Kipp-Punkte - Wo Ökosysteme plötzlich umschlagen

Der Amazonasregenwald und eine Holzhütte spiegeln sich im Wasser des Yanayacu-Flusses in Peru © Jesse Kraft/123RF.com

Höhere Treibhausgase in der Atmosphäre haben nicht überall dieselben Auswirkungen. Auch gehen Veränderungen nicht überall in der gleichen Geschwindigkeit voran. Wissenschaftler sprechen von Kipp-Punkten, Kipp-Elementen oder tipping points.

Höhere Treibhausgase in der Atmosphäre haben nicht überall dieselben Auswirkungen. So steigt zwar die Durchschnittstemperatur global betrachtet um 1,5 Grad, 2 Grad oder mehr, doch in manchen Regionen oder zu manchen Zeiten wird es sogar kälter. Ungewöhnlich arktische Temperaturen in Mitteleuropa deuten darauf hin.

Auch gehen Veränderungen nicht überall in der gleichen Geschwindigkeit voran: Manche sind schleichend und entfalten sich erst in Jahrhunderten, andere nehmen plötzlich katastrophale Ausmaße an. Wissenschaftler sprechen von Kipp-Punkten, Kipp-Elementen oder tipping points. Sie unterscheiden bislang 18, unterteilt in drei Gruppen: Veränderungen in Eiskörpern, in Strömungssystemen und in Ökosystemen.

Kipp-Punkt Amazonien

Einer der Kipp-Punkte liegt in Amazonien: Haben wir Menschen ein bestimmtes Maß an Regenwaldvernichtung angerichtet, bricht das Ökosystem unaufhaltsam und unwiederbringlich zusammen. Dann geht neben der immensen Artenvielfalt einer der wichtigsten Klimastabilisatoren verloren, in dem ein Viertel des Kohlenstoff-Austausches zwischen Atmosphäre und Biosphäre der Welt stattfindet.

Die Ursache liegt vor allem in der Funktionsweise des Wasserkreislaufs.
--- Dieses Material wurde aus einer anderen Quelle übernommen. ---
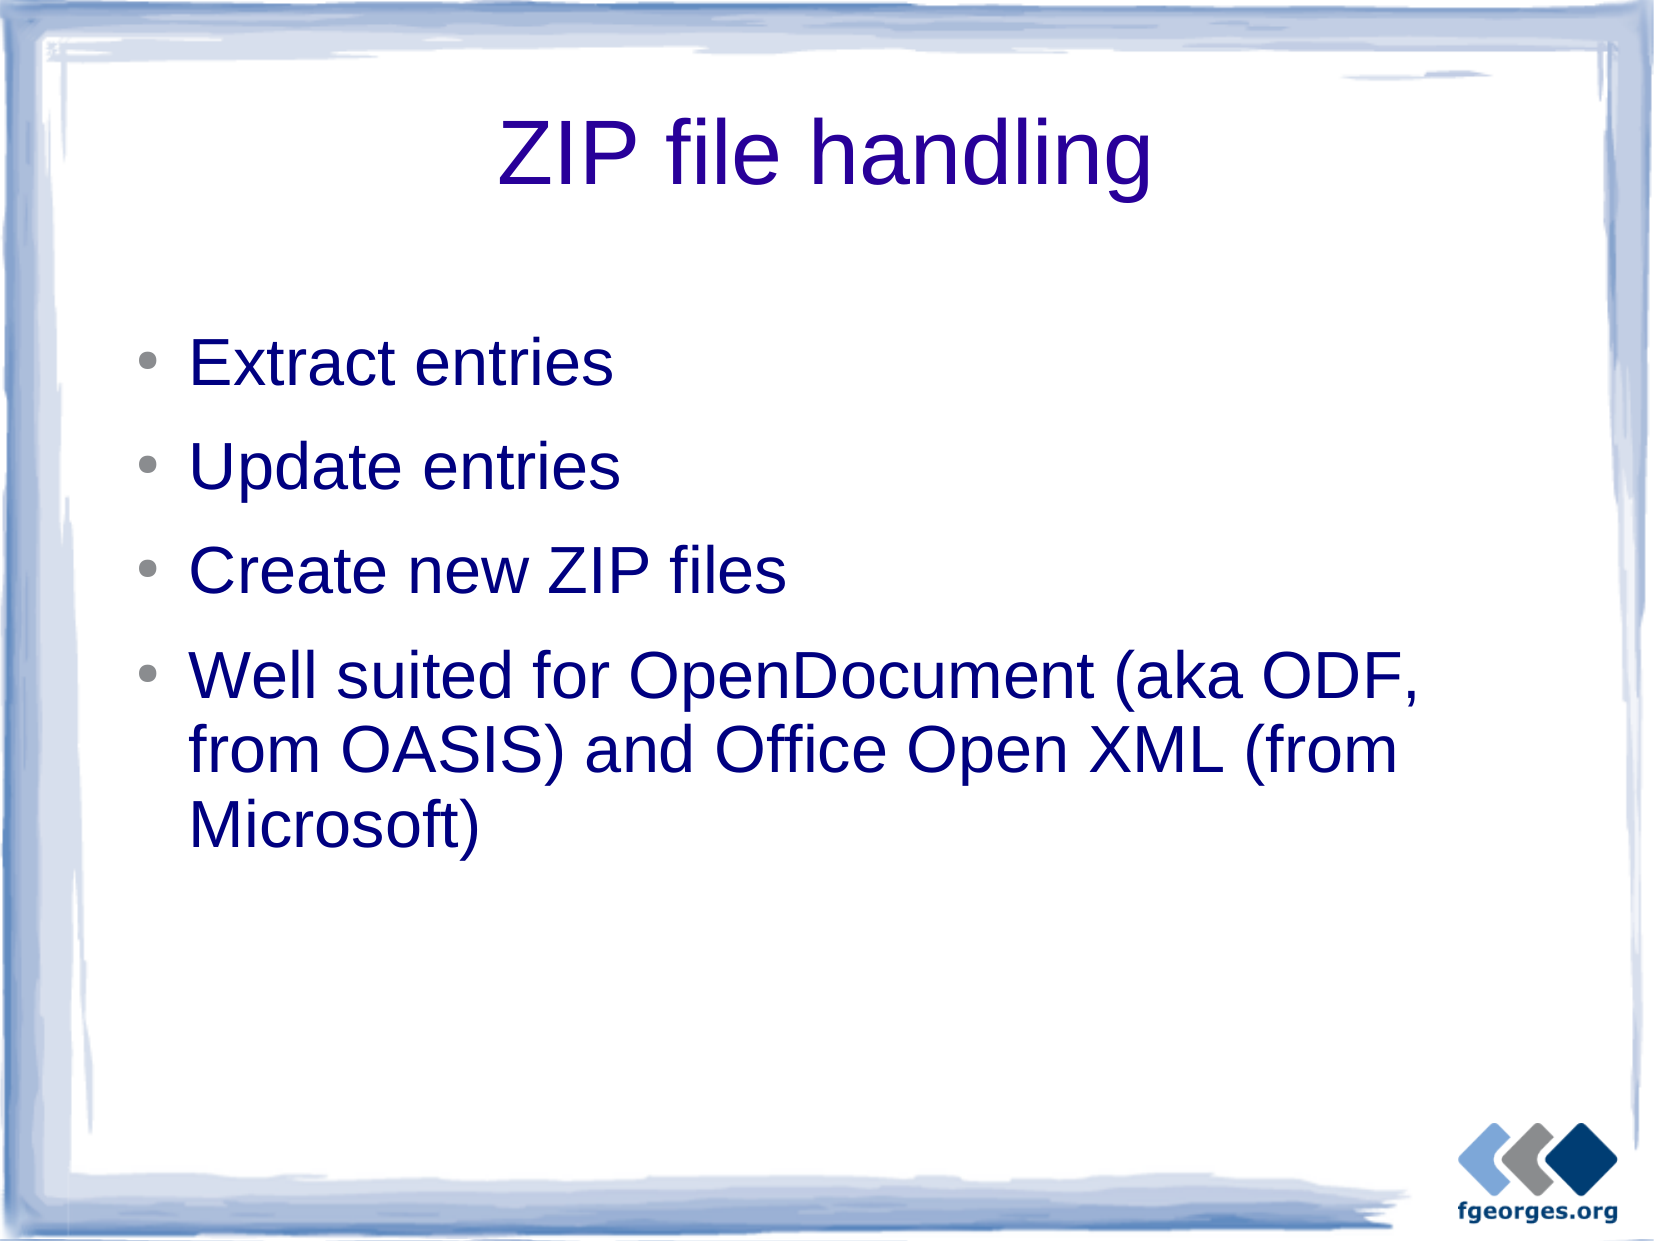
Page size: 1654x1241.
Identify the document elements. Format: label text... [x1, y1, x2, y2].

Der Regenwald produziert große Teile des Niederschlags selbst. Bildlich gesprochen verdunstet ein Wassertropfen auf dem Weg vom Atlantik über das Amazonasbecken zu den Anden 5 bis 6 mal. Durch die fortschreitende Rodung der Wälder und die bereits begonnene Klimaerwärmung kann dieser Kreislauf entscheidend geschwächt werden. Der immergründe Regenwald würde sich in einen an die Trockenheit angepassten saisonalen Wald oder eine Savanne verwandeln.
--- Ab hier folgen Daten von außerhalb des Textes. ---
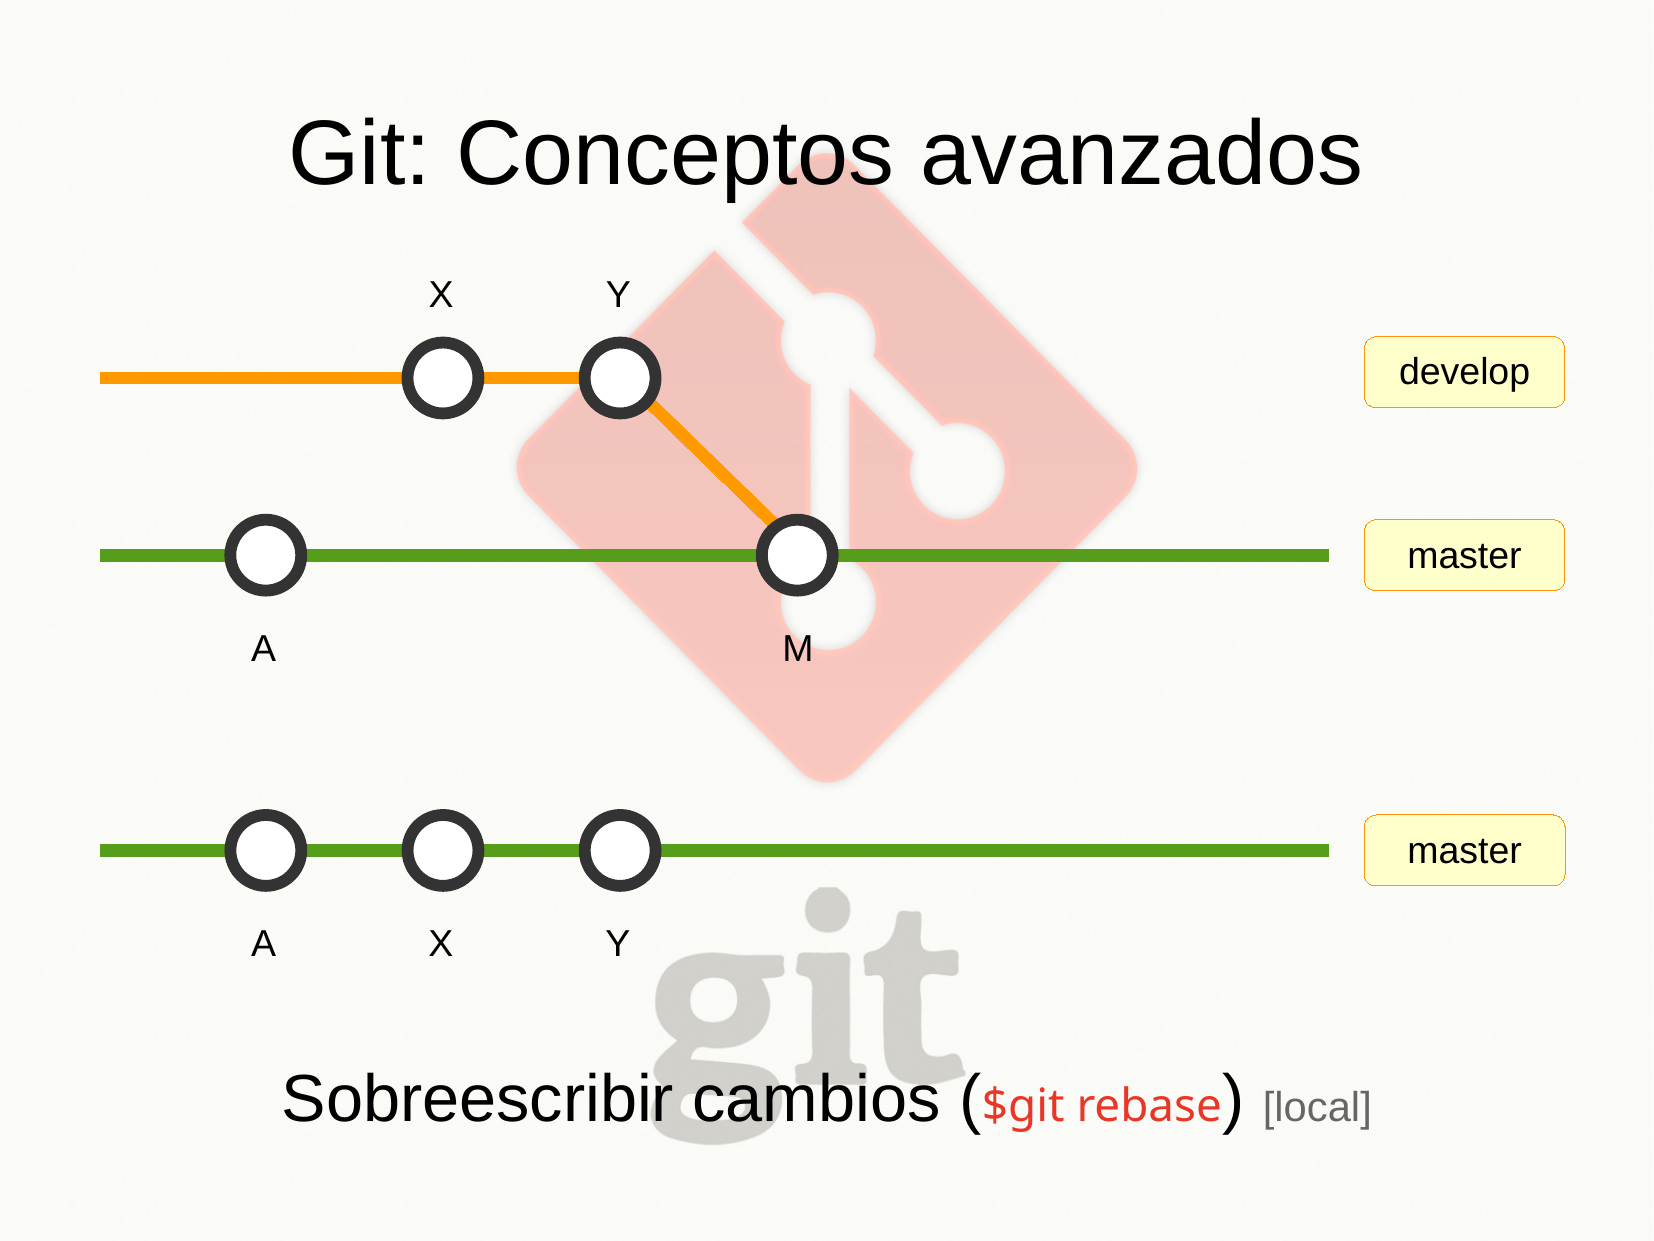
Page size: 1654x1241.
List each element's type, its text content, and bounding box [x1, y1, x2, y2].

subtitle Sobreescribir cambios ($git rebase) [local] [82, 739, 1571, 1241]
text_box [100, 814, 1329, 886]
text_box X [413, 915, 469, 973]
text_box A [236, 620, 291, 677]
text_box A [236, 915, 291, 973]
text_box X [413, 265, 469, 323]
text_box [100, 342, 1329, 591]
text_box develop [1364, 336, 1565, 408]
text_box M [767, 620, 829, 677]
text_box master [1364, 814, 1566, 886]
title Git: Conceptos avanzados [82, 49, 1571, 257]
picture [0, 0, 1654, 1241]
text_box Y [591, 265, 646, 323]
text_box Y [590, 915, 646, 973]
text_box master [1364, 519, 1565, 591]
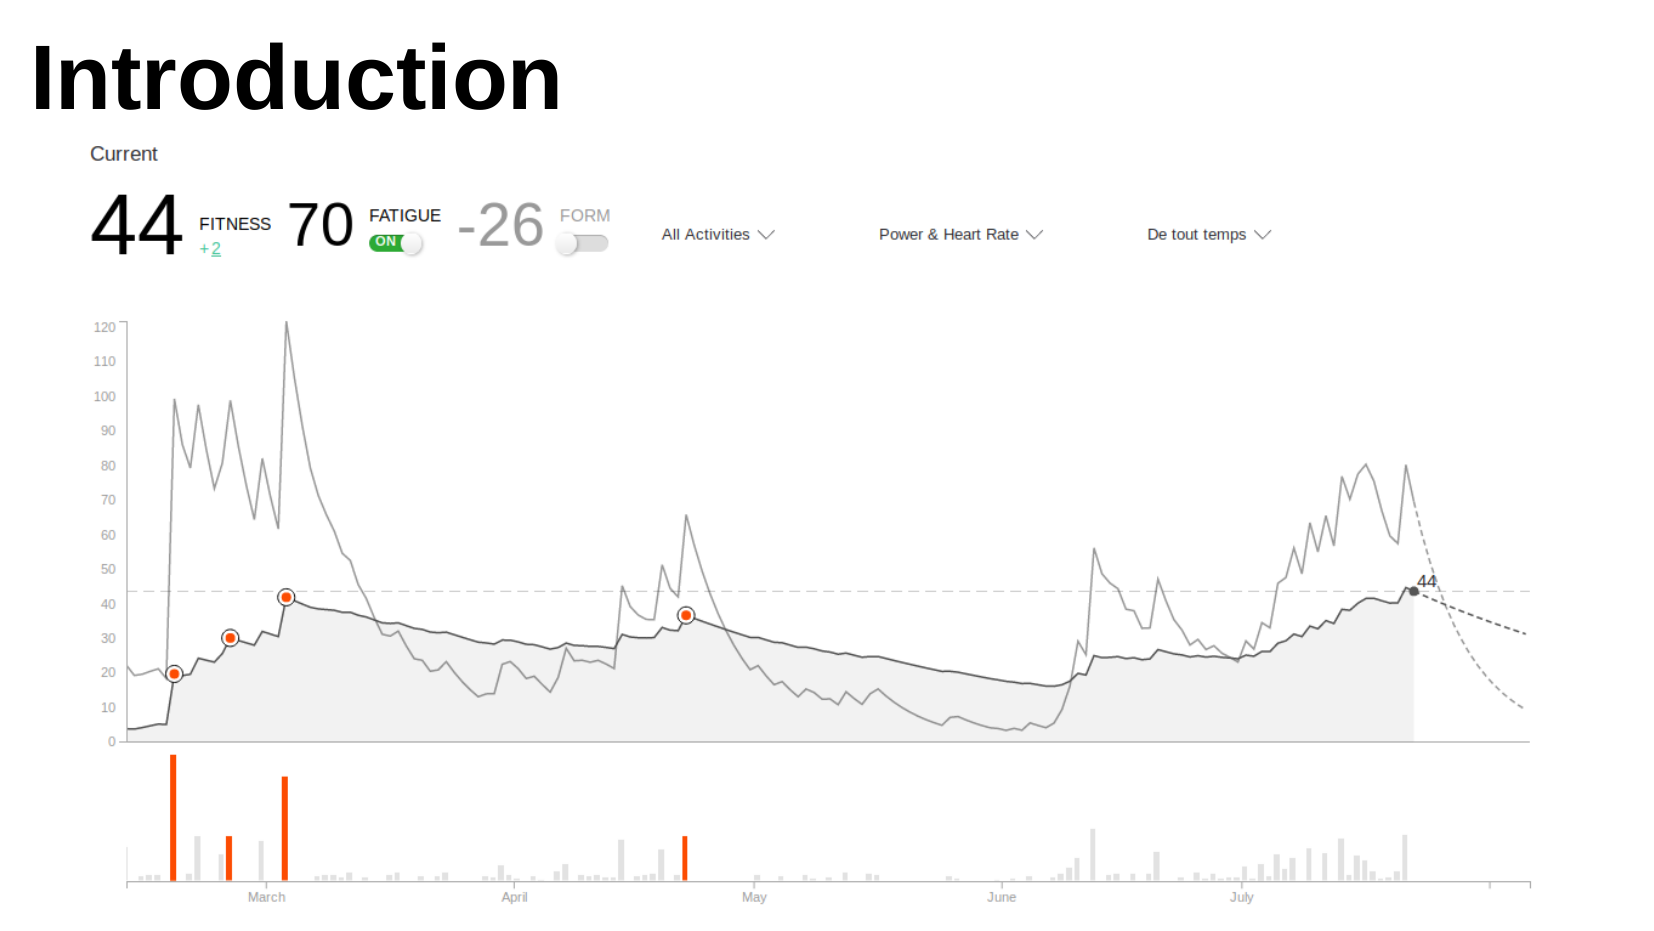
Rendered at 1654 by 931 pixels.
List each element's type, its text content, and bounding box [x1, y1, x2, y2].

Manchen Studie gehen davon aus, dass Amazonien kippt, sobald 20 bis 25 Prozent des Waldes zerstört wurden. Anderen Forschungen zufolge ist dieser Kipp-Punkt bereits erreicht. Ein Zeichen dafür sind auftretende Dürreperioden. Womöglich ist Amazonien schon zu einer Quellen von Treibhausgasen geworden, insbesondere auch von Methan und Stickoxiden.

Dominoeffekte betrachten

Die Kipp-Punkte darf man zudem nicht isoliert verstehen, sondern muss Dominoeffekte betrachten:

Auch ein Kippen des Westafrikanischen Monsuns könnte verheerende Folgen für Amazonien haben. Durch eine regionale Verschiebung könnte die Sahara ergrünen und damit die Düngung des Regenwaldes in Südamerika durch Wüstenstaub, der über den Atlantik geweht wird, ausbleiben.

Ebenso könnte ein Schmelzen des Eises auf Grünland den Salzgehalt im Atlantik derart senken, dass das Strömungssystem Atlantic Meridional Overturning Circulation (AMOC) erlahmt und es viele tausend Kilometer entfernt in Amazonien trockener wird.

Wie das Amazonasbecken sind auch die Nordischen Nadelwälder auf der Liste der Kipp-Punkte. Diese borealen Wälder insbesondere in Russland und Kanada machen immerhin fast ein Drittel der weltweiten Waldfläche aus. Auch ihr Verschwinden würde die Klimakatastrophe erheblich beschleunigen. Bedroht sind diese Wälder durch Abholzung und Effekte des Klimawandels wie Trockenheit, die wiederum Feuer und Schädlingsbefall fördert.

Die Autoren des Nature-Texts „Climate tipping points — too risky to bet against“ sprechen angesichts der Kipp-Elemente von einem „planetaren Katastrophenfall“ und einer „existentiellen Bedrohung für die Zivilisation“.